> [TASK DATA]:
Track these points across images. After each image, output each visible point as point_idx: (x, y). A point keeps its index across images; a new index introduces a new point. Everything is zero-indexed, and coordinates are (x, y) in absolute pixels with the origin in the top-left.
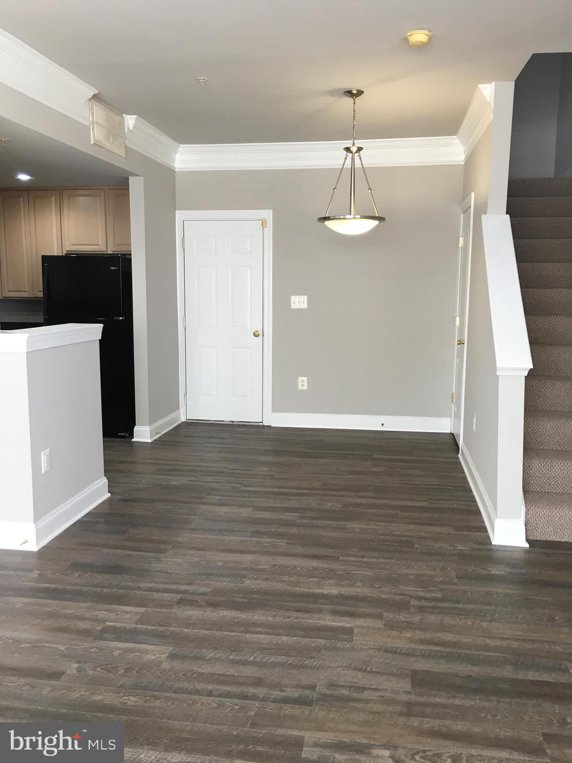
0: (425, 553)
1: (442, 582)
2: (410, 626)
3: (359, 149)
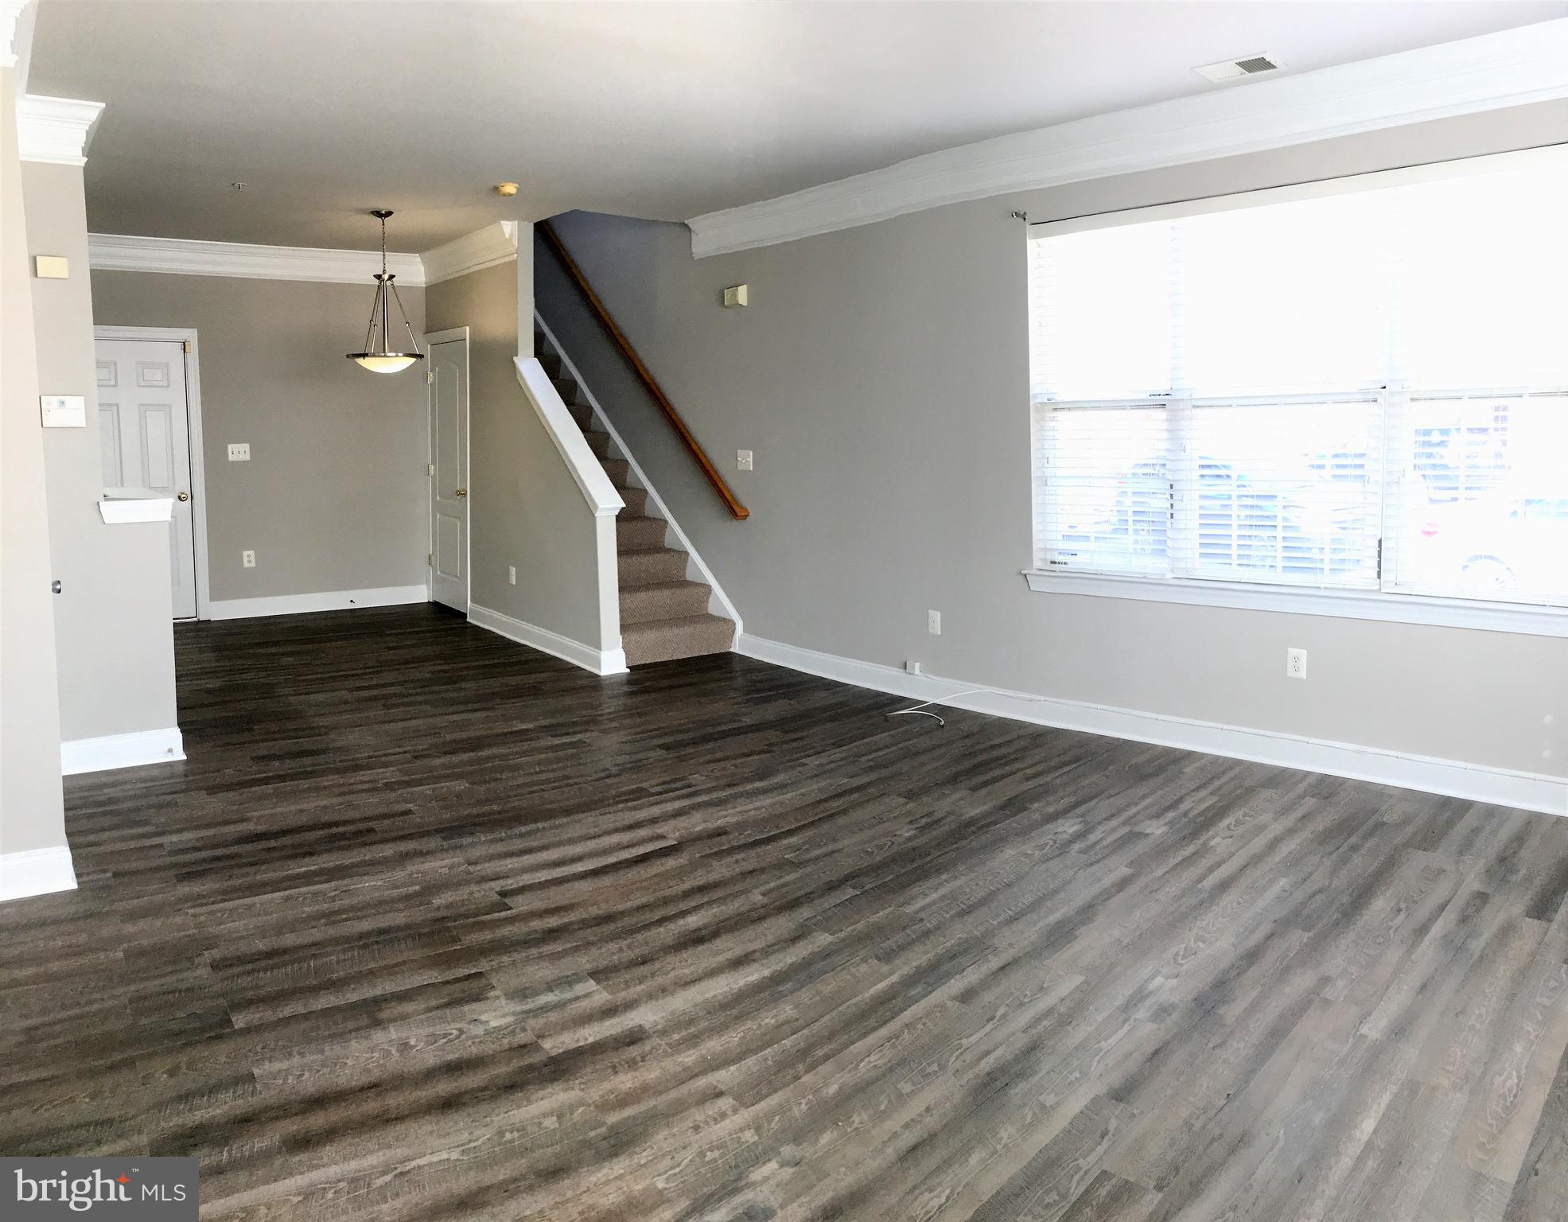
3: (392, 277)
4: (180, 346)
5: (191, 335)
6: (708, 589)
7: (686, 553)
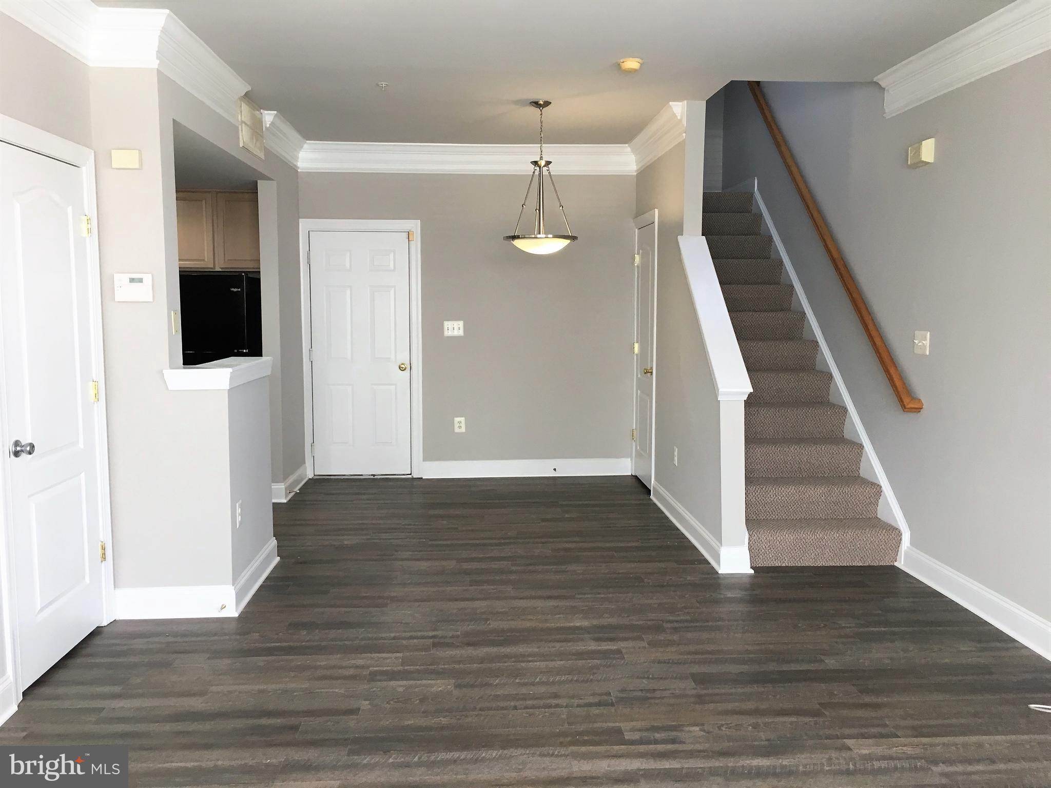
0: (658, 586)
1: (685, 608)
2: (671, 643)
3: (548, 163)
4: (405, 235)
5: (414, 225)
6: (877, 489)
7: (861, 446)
---
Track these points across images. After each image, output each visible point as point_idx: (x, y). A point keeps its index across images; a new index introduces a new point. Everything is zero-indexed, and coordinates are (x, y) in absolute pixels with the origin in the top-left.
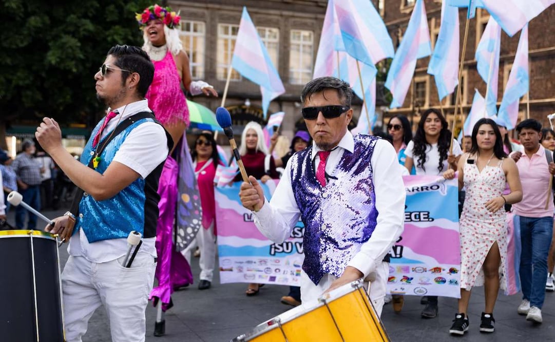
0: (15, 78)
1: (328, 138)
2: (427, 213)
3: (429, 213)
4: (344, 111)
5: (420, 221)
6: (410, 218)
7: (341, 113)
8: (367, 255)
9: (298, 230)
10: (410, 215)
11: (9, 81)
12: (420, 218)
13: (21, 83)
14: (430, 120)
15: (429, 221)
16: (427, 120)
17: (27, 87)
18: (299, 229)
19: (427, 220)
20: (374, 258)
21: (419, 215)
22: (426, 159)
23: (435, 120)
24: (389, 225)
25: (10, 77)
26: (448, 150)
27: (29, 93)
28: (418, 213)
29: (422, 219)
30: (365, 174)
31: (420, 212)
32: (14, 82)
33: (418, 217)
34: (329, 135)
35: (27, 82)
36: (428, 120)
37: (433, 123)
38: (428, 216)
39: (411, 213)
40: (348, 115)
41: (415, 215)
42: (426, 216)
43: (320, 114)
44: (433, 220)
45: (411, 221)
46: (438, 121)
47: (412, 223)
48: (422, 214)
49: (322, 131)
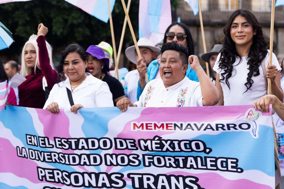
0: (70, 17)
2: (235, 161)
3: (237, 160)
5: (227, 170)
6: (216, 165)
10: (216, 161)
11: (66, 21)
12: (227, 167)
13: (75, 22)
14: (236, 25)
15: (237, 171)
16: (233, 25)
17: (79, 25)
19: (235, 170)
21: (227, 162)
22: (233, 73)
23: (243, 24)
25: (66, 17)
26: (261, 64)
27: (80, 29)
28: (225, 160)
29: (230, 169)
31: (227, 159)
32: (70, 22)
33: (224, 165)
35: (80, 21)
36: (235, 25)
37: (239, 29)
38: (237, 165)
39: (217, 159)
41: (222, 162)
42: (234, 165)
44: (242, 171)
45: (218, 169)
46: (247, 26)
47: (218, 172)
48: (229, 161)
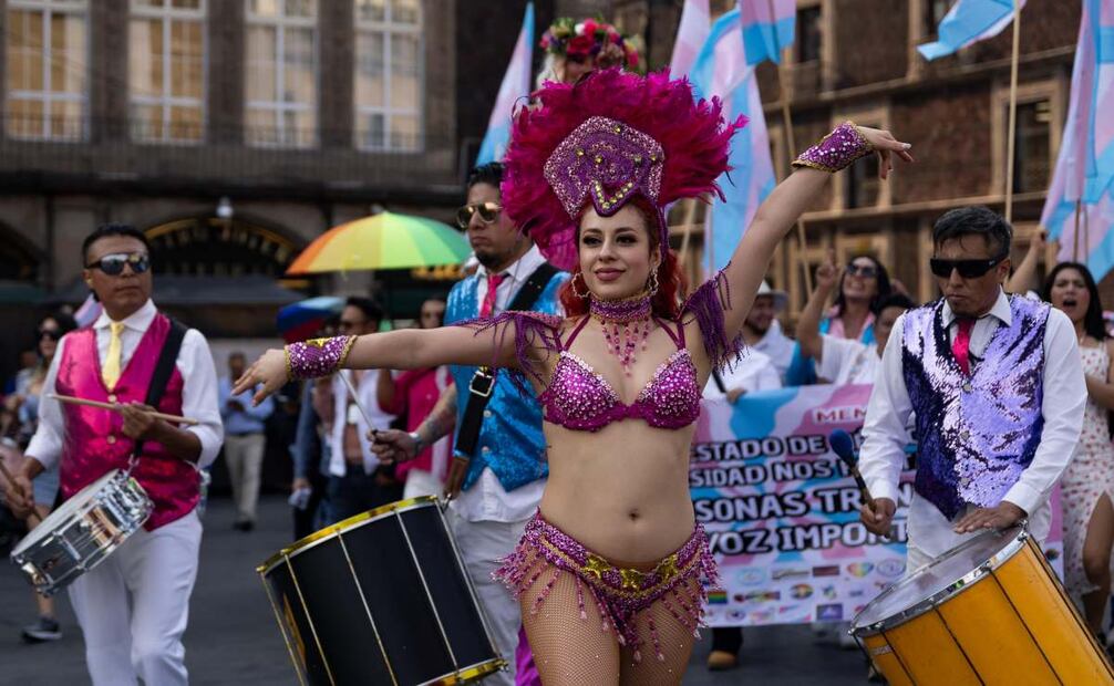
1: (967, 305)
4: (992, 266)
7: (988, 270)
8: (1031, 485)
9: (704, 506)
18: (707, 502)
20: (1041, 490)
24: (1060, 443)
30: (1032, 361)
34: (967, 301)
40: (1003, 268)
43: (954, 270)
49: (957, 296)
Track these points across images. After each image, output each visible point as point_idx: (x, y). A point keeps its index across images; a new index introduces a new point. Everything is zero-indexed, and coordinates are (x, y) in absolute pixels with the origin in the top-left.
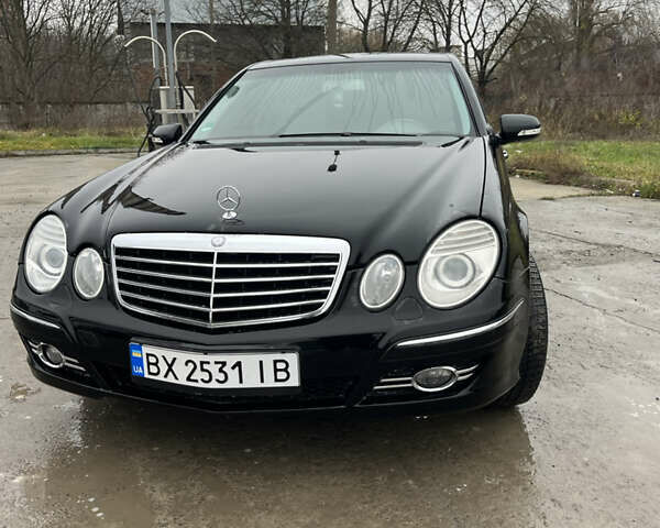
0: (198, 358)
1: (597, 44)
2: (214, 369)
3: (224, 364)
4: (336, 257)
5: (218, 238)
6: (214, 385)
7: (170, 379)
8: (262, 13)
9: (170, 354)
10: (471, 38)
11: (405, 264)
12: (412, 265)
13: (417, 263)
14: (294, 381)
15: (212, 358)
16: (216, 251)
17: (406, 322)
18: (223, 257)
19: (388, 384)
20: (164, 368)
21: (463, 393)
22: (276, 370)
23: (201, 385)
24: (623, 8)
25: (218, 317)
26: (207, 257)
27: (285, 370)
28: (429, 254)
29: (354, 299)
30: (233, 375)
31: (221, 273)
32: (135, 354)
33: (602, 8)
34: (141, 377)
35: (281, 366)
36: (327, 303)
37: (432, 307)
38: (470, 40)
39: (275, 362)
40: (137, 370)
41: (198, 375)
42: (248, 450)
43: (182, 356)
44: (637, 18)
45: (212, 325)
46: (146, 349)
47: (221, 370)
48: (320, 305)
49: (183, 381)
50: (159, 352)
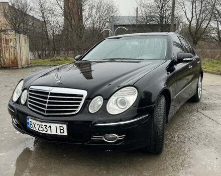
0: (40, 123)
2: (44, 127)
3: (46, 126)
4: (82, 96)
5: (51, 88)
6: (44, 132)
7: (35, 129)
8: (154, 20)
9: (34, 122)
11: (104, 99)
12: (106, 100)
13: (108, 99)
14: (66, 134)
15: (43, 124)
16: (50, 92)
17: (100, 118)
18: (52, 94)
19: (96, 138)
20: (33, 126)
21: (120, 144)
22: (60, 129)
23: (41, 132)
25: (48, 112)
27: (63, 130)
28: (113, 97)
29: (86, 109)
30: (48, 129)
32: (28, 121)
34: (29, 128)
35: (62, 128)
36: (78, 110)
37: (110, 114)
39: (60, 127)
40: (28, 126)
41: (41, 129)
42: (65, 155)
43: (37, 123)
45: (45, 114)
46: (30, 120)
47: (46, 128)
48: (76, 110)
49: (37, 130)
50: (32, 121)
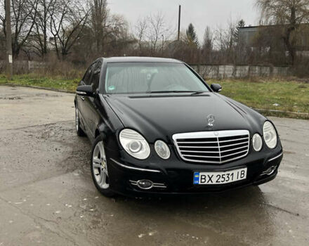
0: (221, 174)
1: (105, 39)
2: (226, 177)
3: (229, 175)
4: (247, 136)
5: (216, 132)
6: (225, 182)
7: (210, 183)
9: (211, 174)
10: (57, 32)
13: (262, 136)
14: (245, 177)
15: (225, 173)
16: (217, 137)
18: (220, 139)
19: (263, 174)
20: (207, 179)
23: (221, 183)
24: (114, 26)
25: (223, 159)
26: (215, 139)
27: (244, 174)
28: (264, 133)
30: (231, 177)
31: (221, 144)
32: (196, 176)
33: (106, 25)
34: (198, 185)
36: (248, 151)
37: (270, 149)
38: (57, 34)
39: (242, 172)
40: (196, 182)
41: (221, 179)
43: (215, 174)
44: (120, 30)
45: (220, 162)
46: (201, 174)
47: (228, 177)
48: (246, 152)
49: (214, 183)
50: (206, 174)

> [ABOUT THIS TASK]:
Could you restate, word for word, the lines above from the one with "35: (281, 366)" to the one with "49: (183, 381)", both included?

> [SOLVED PROBLEM]:
35: (281, 366)
36: (327, 303)
37: (432, 307)
38: (470, 40)
39: (275, 362)
40: (137, 370)
41: (198, 375)
42: (248, 450)
43: (182, 356)
44: (637, 18)
45: (212, 325)
46: (146, 349)
47: (221, 370)
48: (320, 305)
49: (183, 381)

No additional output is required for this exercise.